Afrique occidentale française

Résumé

Afrique occidentale française La Haute-Volta (1931)

Tout en souhaitant l’extension des cultures industrielles, seules capables de hâter l’évolution économique de la colonie, il importe d’encourager sans cesse l’indigène à étendre et à diversifier ses cultures vivrières et de le mettre en garde contre la tentation de les négliger pour les cultures plus rémunératrices d’exportation.
Source : Gallica

Afrique occidentale française La Haute-Volta (1931)

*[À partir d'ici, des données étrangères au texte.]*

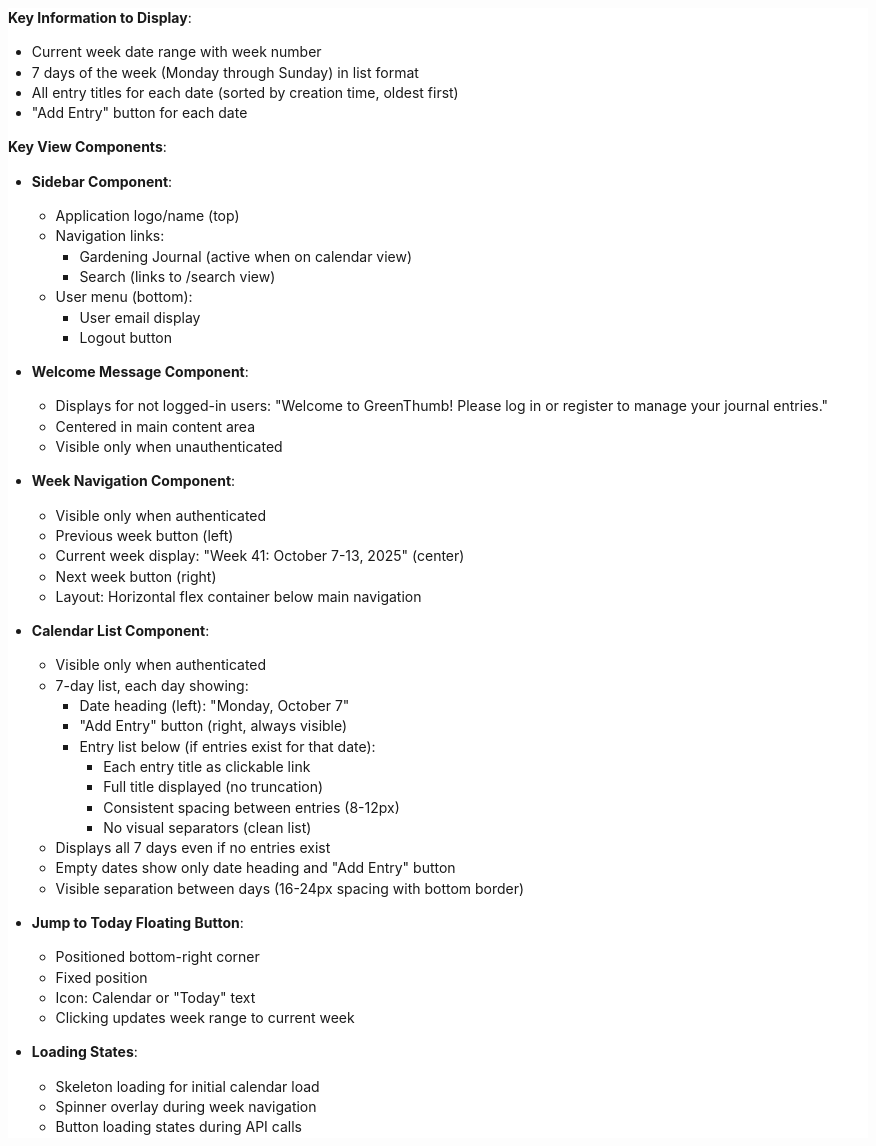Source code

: **Key Information to Display**:
- Current week date range with week number
- 7 days of the week (Monday through Sunday) in list format
- All entry titles for each date (sorted by creation time, oldest first)
- "Add Entry" button for each date

**Key View Components**:

- **Sidebar Component**:
  - Application logo/name (top)
  - Navigation links:
    - Gardening Journal (active when on calendar view)
    - Search (links to /search view)
  - User menu (bottom):
    - User email display
    - Logout button

- **Welcome Message Component**:
  - Displays for not logged-in users: "Welcome to GreenThumb! Please log in or register to manage your journal entries."
  - Centered in main content area
  - Visible only when unauthenticated

- **Week Navigation Component**:
  - Visible only when authenticated
  - Previous week button (left)
  - Current week display: "Week 41: October 7-13, 2025" (center)
  - Next week button (right)
  - Layout: Horizontal flex container below main navigation

- **Calendar List Component**:
  - Visible only when authenticated
  - 7-day list, each day showing:
    - Date heading (left): "Monday, October 7"
    - "Add Entry" button (right, always visible)
    - Entry list below (if entries exist for that date):
      - Each entry title as clickable link
      - Full title displayed (no truncation)
      - Consistent spacing between entries (8-12px)
      - No visual separators (clean list)
  - Displays all 7 days even if no entries exist
  - Empty dates show only date heading and "Add Entry" button
  - Visible separation between days (16-24px spacing with bottom border)

- **Jump to Today Floating Button**:
  - Positioned bottom-right corner
  - Fixed position
  - Icon: Calendar or "Today" text
  - Clicking updates week range to current week

- **Loading States**:
  - Skeleton loading for initial calendar load
  - Spinner overlay during week navigation
  - Button loading states during API calls
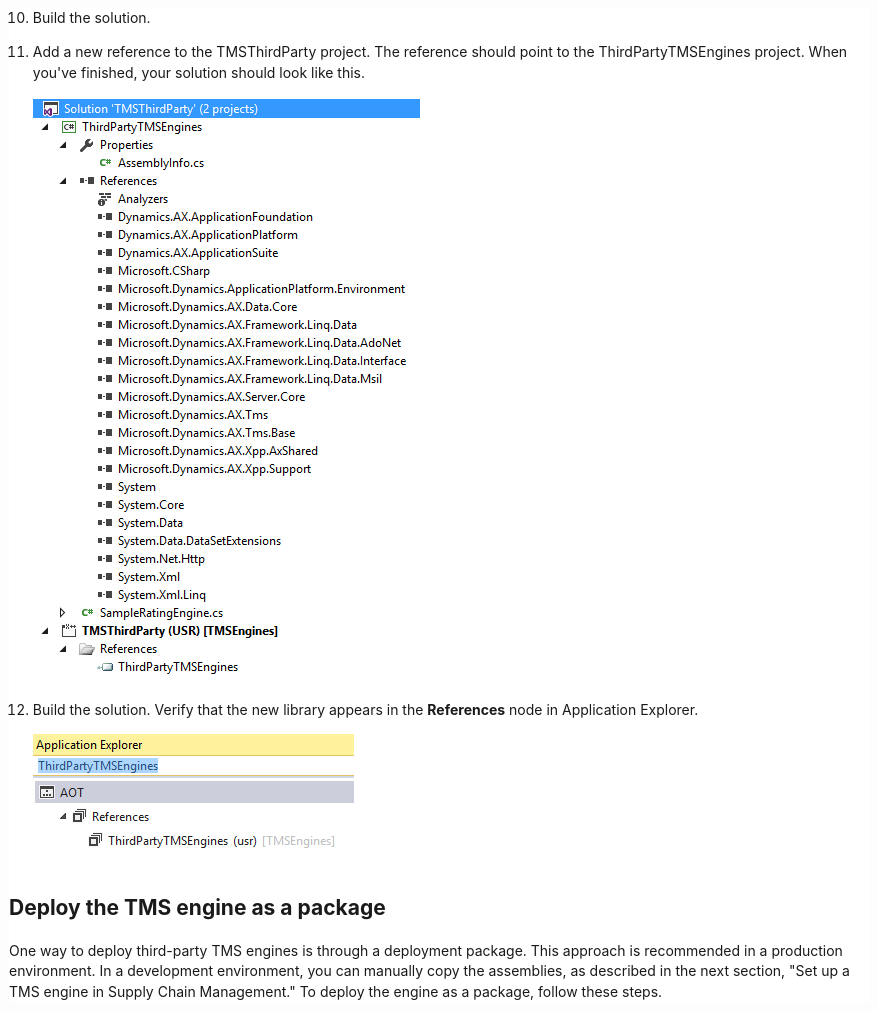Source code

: 10. Build the solution.
11. Add a new reference to the TMSThirdParty project. The reference should point to the ThirdPartyTMSEngines project. When you've finished, your solution should look like this. 

    [![The solution, which includes a reference to the TMSThirdParty project.](./media/052.png)](./media/052.png)

12. Build the solution. Verify that the new library appears in the **References** node in Application Explorer. 

    [![The new library in Application Explorer’s References node.](./media/061.png)](./media/061.png)

## Deploy the TMS engine as a package

One way to deploy third-party TMS engines is through a deployment package. This approach is recommended in a production environment. In a development environment, you can manually copy the assemblies, as described in the next section, "Set up a TMS engine in Supply Chain Management." To deploy the engine as a package, follow these steps.

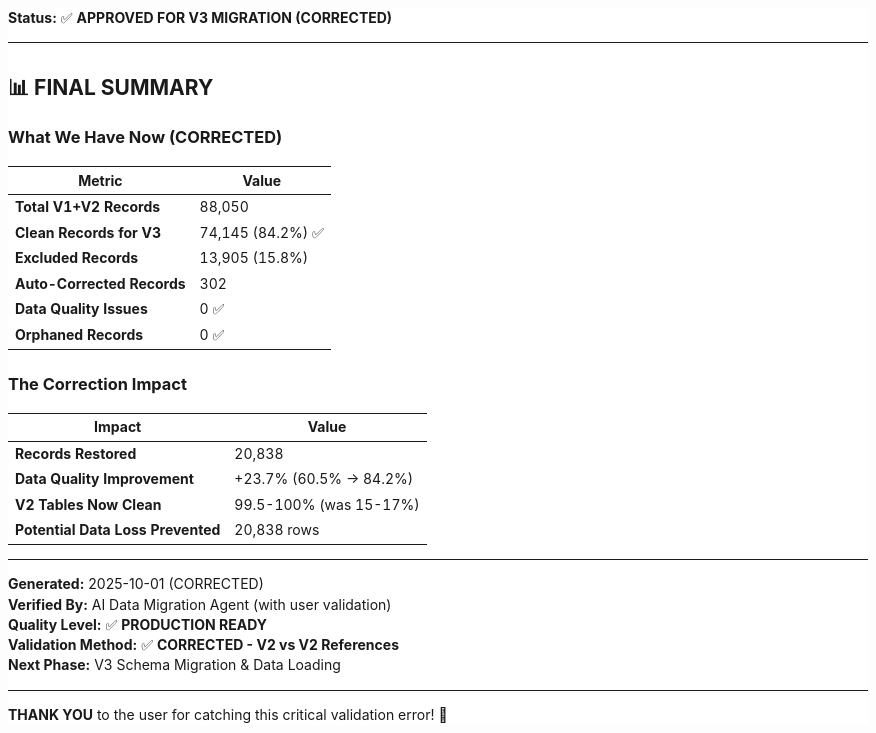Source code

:**Status:** ✅ **APPROVED FOR V3 MIGRATION (CORRECTED)**

---

## 📊 FINAL SUMMARY

### What We Have Now (CORRECTED)

| Metric | Value |
|--------|-------|
| **Total V1+V2 Records** | 88,050 |
| **Clean Records for V3** | 74,145 (84.2%) ✅ |
| **Excluded Records** | 13,905 (15.8%) |
| **Auto-Corrected Records** | 302 |
| **Data Quality Issues** | 0 ✅ |
| **Orphaned Records** | 0 ✅ |

### The Correction Impact

| Impact | Value |
|--------|-------|
| **Records Restored** | 20,838 |
| **Data Quality Improvement** | +23.7% (60.5% → 84.2%) |
| **V2 Tables Now Clean** | 99.5-100% (was 15-17%) |
| **Potential Data Loss Prevented** | 20,838 rows |

---

**Generated:** 2025-10-01 (CORRECTED)  
**Verified By:** AI Data Migration Agent (with user validation)  
**Quality Level:** ✅ **PRODUCTION READY**  
**Validation Method:** ✅ **CORRECTED - V2 vs V2 References**  
**Next Phase:** V3 Schema Migration & Data Loading

---

**THANK YOU** to the user for catching this critical validation error! 🎯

Jusqu’à ce jour, la Haute-Volta, grâce à la densité relativement appréciable de sa population, a fourni un appoint important de travailleurs aux besoins de l’industrie et de l’agriculture de certaines colonies du groupe. Lorsque l’amélioration des moyens de transport permettra l’évacuation des produits en quantités moins limitées et de ce fait une plus large exploitation des richesses agricoles de la colonie, il est vraisemblable que l’indigène pouvant se procurer sur place les ressources qu’il est actuellement obligé d’aller chercher au loin, aura moins de tendances à s’expatrier.
Source : Gallica

Afrique occidentale française La Haute-Volta (1931)

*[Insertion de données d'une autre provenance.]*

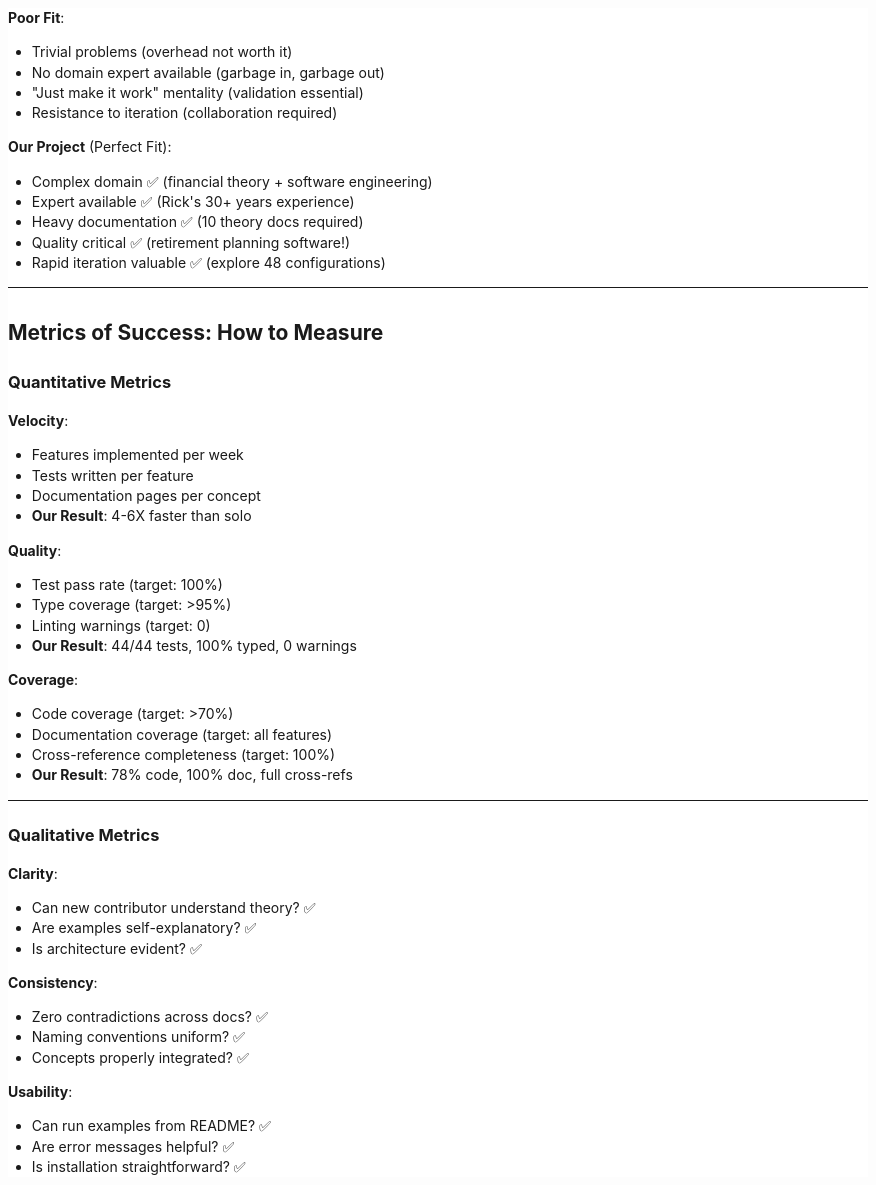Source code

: **Poor Fit**:
- Trivial problems (overhead not worth it)
- No domain expert available (garbage in, garbage out)
- "Just make it work" mentality (validation essential)
- Resistance to iteration (collaboration required)

**Our Project** (Perfect Fit):
- Complex domain ✅ (financial theory + software engineering)
- Expert available ✅ (Rick's 30+ years experience)
- Heavy documentation ✅ (10 theory docs required)
- Quality critical ✅ (retirement planning software!)
- Rapid iteration valuable ✅ (explore 48 configurations)

---

## Metrics of Success: How to Measure

### Quantitative Metrics

**Velocity**:
- Features implemented per week
- Tests written per feature
- Documentation pages per concept
- **Our Result**: 4-6X faster than solo

**Quality**:
- Test pass rate (target: 100%)
- Type coverage (target: >95%)
- Linting warnings (target: 0)
- **Our Result**: 44/44 tests, 100% typed, 0 warnings

**Coverage**:
- Code coverage (target: >70%)
- Documentation coverage (target: all features)
- Cross-reference completeness (target: 100%)
- **Our Result**: 78% code, 100% doc, full cross-refs

---

### Qualitative Metrics

**Clarity**:
- Can new contributor understand theory? ✅
- Are examples self-explanatory? ✅
- Is architecture evident? ✅

**Consistency**:
- Zero contradictions across docs? ✅
- Naming conventions uniform? ✅
- Concepts properly integrated? ✅

**Usability**:
- Can run examples from README? ✅
- Are error messages helpful? ✅
- Is installation straightforward? ✅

Les principaux impôts et taxes perçus en Haute-Volta sont : la contribution personnelle, qui frappe les habitants européens, l’impôt de capitation sur les indigènes, les patentes et licences, la taxe sur les animaux, le timbre taxe, les droits sur les permis de port d’armes, les permis de chasse, la taxe sur les véhicules et les bicyclettes, etc. ; ces taxes alimentent le budget local.